Vasateatern or "Vasan" (English: Vasa Theatre) is a private theatre in Stockholm, Sweden. It is located at Vasagatan 19–21 in central Stockholm.

==History==
The theater was designed by Fredrik Ekberg (1837- 1898) and inaugurated in 1886. It was for many years run by theatre director and actor Albert Ranft (1858–1938) who in the early 20th century staged a large number of French and British comedy plays. He had personal contact with many of the most popular European comedy playwrights at the time, including George Bernard Shaw, and successfully had a great number of contemporary comedy plays translated and staged in Sweden.
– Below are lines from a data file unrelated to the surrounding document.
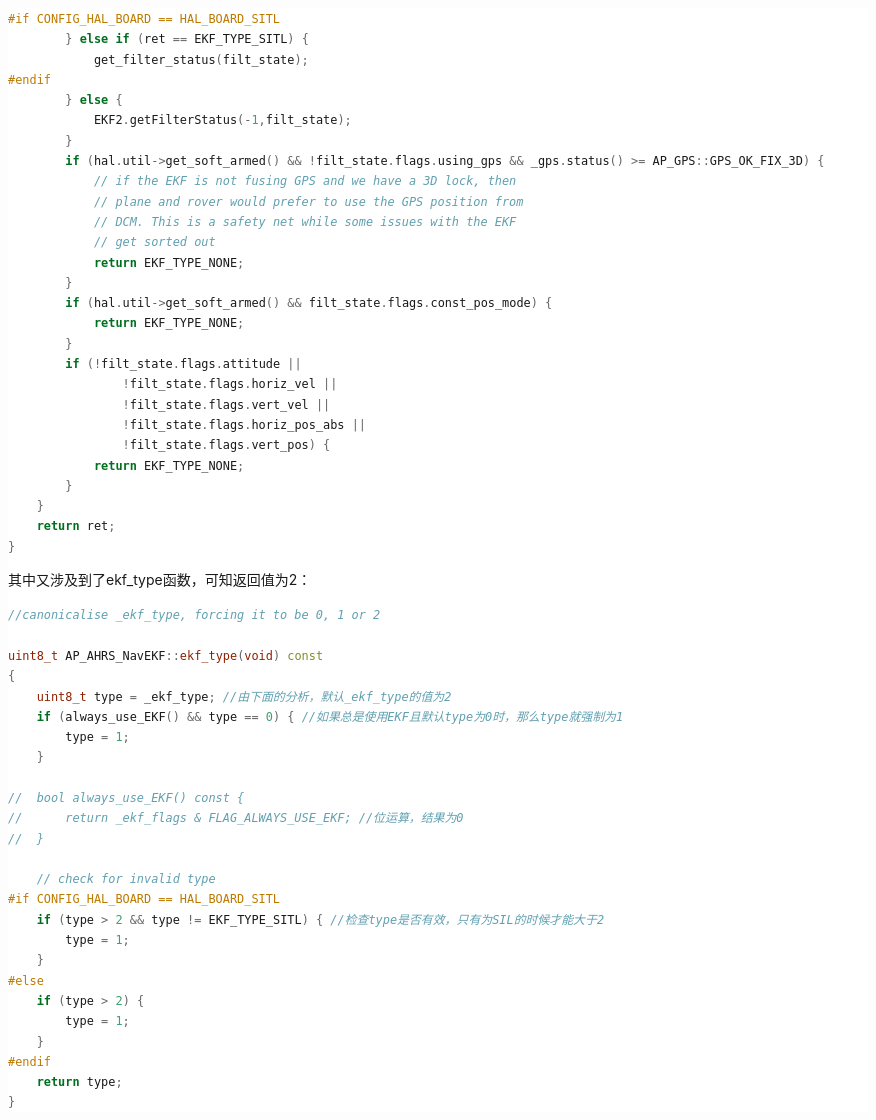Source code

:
 ```c++
#if CONFIG_HAL_BOARD == HAL_BOARD_SITL
        } else if (ret == EKF_TYPE_SITL) {
            get_filter_status(filt_state);
#endif
        } else {
            EKF2.getFilterStatus(-1,filt_state);
        }
        if (hal.util->get_soft_armed() && !filt_state.flags.using_gps && _gps.status() >= AP_GPS::GPS_OK_FIX_3D) {
            // if the EKF is not fusing GPS and we have a 3D lock, then
            // plane and rover would prefer to use the GPS position from
            // DCM. This is a safety net while some issues with the EKF
            // get sorted out
            return EKF_TYPE_NONE;
        }
        if (hal.util->get_soft_armed() && filt_state.flags.const_pos_mode) {
            return EKF_TYPE_NONE;
        }
        if (!filt_state.flags.attitude ||
                !filt_state.flags.horiz_vel ||
                !filt_state.flags.vert_vel ||
                !filt_state.flags.horiz_pos_abs ||
                !filt_state.flags.vert_pos) {
            return EKF_TYPE_NONE;
        }
    }
    return ret;
}
```

其中又涉及到了ekf_type函数，可知返回值为2：   

```c++
//canonicalise _ekf_type, forcing it to be 0, 1 or 2

uint8_t AP_AHRS_NavEKF::ekf_type(void) const
{
    uint8_t type = _ekf_type; //由下面的分析，默认_ekf_type的值为2
    if (always_use_EKF() && type == 0) { //如果总是使用EKF且默认type为0时，那么type就强制为1
        type = 1;
    }

//  bool always_use_EKF() const {
//      return _ekf_flags & FLAG_ALWAYS_USE_EKF; //位运算，结果为0
//  }

    // check for invalid type
#if CONFIG_HAL_BOARD == HAL_BOARD_SITL
    if (type > 2 && type != EKF_TYPE_SITL) { //检查type是否有效，只有为SIL的时候才能大于2
        type = 1;
    }
#else
    if (type > 2) {
        type = 1;
    }
#endif
    return type;
}
```
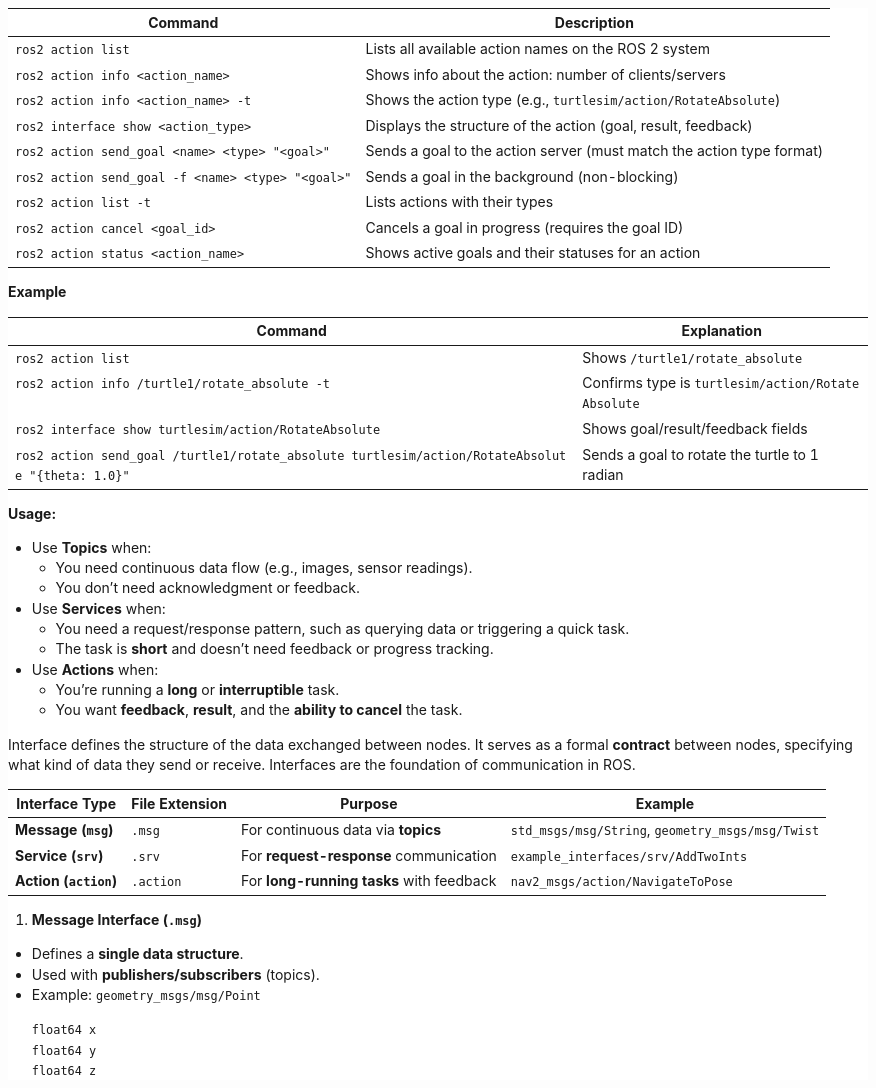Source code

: | **Command**                                       | **Description**                                                       |
| ------------------------------------------------- | --------------------------------------------------------------------- |
| `ros2 action list`                                | Lists all available action names on the ROS 2 system                  |
| `ros2 action info <action_name>`                  | Shows info about the action: number of clients/servers                |
| `ros2 action info <action_name> -t`               | Shows the action type (e.g., `turtlesim/action/RotateAbsolute`)       |
| `ros2 interface show <action_type>`               | Displays the structure of the action (goal, result, feedback)         |
| `ros2 action send_goal <name> <type> "<goal>"`    | Sends a goal to the action server (must match the action type format) |
| `ros2 action send_goal -f <name> <type> "<goal>"` | Sends a goal in the background (non-blocking)                         |
| `ros2 action list -t`                             | Lists actions with their types                                        |
| `ros2 action cancel <goal_id>`                    | Cancels a goal in progress (requires the goal ID)                     |
| `ros2 action status <action_name>`                | Shows active goals and their statuses for an action                   |

**Example**

| **Command**                                                                                     | **Explanation**                                    |
| ----------------------------------------------------------------------------------------------- | -------------------------------------------------- |
| `ros2 action list`                                                                              | Shows `/turtle1/rotate_absolute`                   |
| `ros2 action info /turtle1/rotate_absolute -t`                                                  | Confirms type is `turtlesim/action/RotateAbsolute` |
| `ros2 interface show turtlesim/action/RotateAbsolute`                                           | Shows goal/result/feedback fields                  |
| `ros2 action send_goal /turtle1/rotate_absolute turtlesim/action/RotateAbsolute "{theta: 1.0}"` | Sends a goal to rotate the turtle to 1 radian      |
**Usage:**
- Use **Topics** when:
    - You need continuous data flow (e.g., images, sensor readings).
    - You don’t need acknowledgment or feedback.
- Use **Services** when:
    - You need a request/response pattern, such as querying data or triggering a quick task.
    - The task is **short** and doesn’t need feedback or progress tracking.
- Use **Actions** when:
    - You’re running a **long** or **interruptible** task.
    - You want **feedback**, **result**, and the **ability to cancel** the task.

Interface defines the structure of the data exchanged between nodes. It serves as a formal **contract** between nodes, specifying what kind of data they send or receive. Interfaces are the foundation of communication in ROS.

|**Interface Type**|**File Extension**|**Purpose**|**Example**|
|---|---|---|---|
|**Message (`msg`)**|`.msg`|For continuous data via **topics**|`std_msgs/msg/String`, `geometry_msgs/msg/Twist`|
|**Service (`srv`)**|`.srv`|For **request-response** communication|`example_interfaces/srv/AddTwoInts`|
|**Action (`action`)**|`.action`|For **long-running tasks** with feedback|`nav2_msgs/action/NavigateToPose`|

1. **Message Interface (`.msg`)**
- Defines a **single data structure**.
- Used with **publishers/subscribers** (topics).
- Example: `geometry_msgs/msg/Point`
    ```txt
    float64 x
    float64 y
    float64 z
    ```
Plays such as Oscar Wilde's The Importance of Being Earnest (Mr Ernst), Shaw's You Never Can Tell (Man kan aldrig veta) and Major Barbara, and
Jack Straw by W. Somerset Maugham. Popular French playwrights at the theatre included Georges Feydeau and Georges Berr. Works by August Strindberg were also produced at the Vasateatern.

Over the years it has produced most of the classic farces and comedies. Historic long-runners from the 1950s to the 1980s include Charley's Aunt, the stage version of Cactus Flower and The Spanish Fly (Die spanische Fliege), the popular 1914 German farce by Franz Arnold and Ernst Bach. Swedish actor Krister Henriksson used to be the co-owner and theatre director.

The theatre closed in 2009 in connection with an extensive renovation of the block that was transformed into Scandic Grand Central Hotel. Large parts of the interior of the theatre was taken down while the auditorium was used as storage during the construction. Parts of the theatre's former premises have been occupied by the hotel business. The theatre cafe was integrated with the hotel and converted into the bistro. After the property is sold by the developer Diligentia to Norwegian real estate management company KLP Eiendom. The theater lounge was saved, and after a major renovation, the theater operations resumed in the fall of 2016 with Joe Labero's show A Magic World. The parlor now seats 320 on the parquet floor and 150 on the balcony. After the new opening, the theater has also been used extensively as a concert venue.